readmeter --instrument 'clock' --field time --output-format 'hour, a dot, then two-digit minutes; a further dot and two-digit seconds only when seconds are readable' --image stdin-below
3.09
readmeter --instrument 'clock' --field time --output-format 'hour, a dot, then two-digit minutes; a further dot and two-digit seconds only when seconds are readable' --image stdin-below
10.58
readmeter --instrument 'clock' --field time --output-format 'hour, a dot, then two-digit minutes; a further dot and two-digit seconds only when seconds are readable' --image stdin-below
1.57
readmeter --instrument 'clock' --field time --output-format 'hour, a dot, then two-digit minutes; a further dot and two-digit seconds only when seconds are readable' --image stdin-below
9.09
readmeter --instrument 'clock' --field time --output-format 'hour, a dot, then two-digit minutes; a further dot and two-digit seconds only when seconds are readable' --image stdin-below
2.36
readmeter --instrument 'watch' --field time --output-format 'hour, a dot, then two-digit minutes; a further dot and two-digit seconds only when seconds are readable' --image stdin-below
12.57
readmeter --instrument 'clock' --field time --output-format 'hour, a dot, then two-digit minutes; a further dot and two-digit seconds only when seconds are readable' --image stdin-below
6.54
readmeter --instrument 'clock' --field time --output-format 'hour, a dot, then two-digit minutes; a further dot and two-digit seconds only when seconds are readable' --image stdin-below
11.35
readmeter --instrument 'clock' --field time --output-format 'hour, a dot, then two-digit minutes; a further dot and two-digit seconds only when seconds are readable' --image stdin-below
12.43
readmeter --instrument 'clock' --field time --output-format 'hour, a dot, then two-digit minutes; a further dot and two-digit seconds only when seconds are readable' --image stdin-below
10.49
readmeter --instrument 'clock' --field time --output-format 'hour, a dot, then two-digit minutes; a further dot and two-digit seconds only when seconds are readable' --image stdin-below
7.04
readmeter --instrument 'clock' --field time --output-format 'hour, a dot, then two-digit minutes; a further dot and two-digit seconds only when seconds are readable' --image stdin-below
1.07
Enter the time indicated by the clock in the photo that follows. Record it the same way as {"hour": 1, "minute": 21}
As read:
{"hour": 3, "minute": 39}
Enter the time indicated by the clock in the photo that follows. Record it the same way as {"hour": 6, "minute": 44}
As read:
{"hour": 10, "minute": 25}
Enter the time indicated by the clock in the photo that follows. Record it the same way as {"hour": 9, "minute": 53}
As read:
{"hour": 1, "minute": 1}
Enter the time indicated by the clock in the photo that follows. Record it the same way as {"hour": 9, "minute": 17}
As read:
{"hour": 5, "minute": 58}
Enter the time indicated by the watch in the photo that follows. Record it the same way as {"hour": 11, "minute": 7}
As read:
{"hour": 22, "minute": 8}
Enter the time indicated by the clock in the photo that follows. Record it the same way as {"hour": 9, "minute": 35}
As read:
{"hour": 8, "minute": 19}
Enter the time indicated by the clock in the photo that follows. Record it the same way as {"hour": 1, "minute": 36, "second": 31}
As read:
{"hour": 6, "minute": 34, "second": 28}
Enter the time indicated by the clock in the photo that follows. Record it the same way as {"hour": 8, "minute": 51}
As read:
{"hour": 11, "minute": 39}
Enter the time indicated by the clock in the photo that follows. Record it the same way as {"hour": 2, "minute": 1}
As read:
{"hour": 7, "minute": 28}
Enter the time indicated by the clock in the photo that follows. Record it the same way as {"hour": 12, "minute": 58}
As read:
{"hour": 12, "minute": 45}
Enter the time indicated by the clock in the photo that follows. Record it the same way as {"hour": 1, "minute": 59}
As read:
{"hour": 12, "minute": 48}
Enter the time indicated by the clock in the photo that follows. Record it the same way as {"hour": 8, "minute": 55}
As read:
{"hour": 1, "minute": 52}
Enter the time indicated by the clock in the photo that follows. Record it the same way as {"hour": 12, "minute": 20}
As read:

###

AIM OF THE EXERCISE:
Please count the lines in the records above that contain the word "watch", and reply with that number alone.

COMPLETE RESPONSE:
2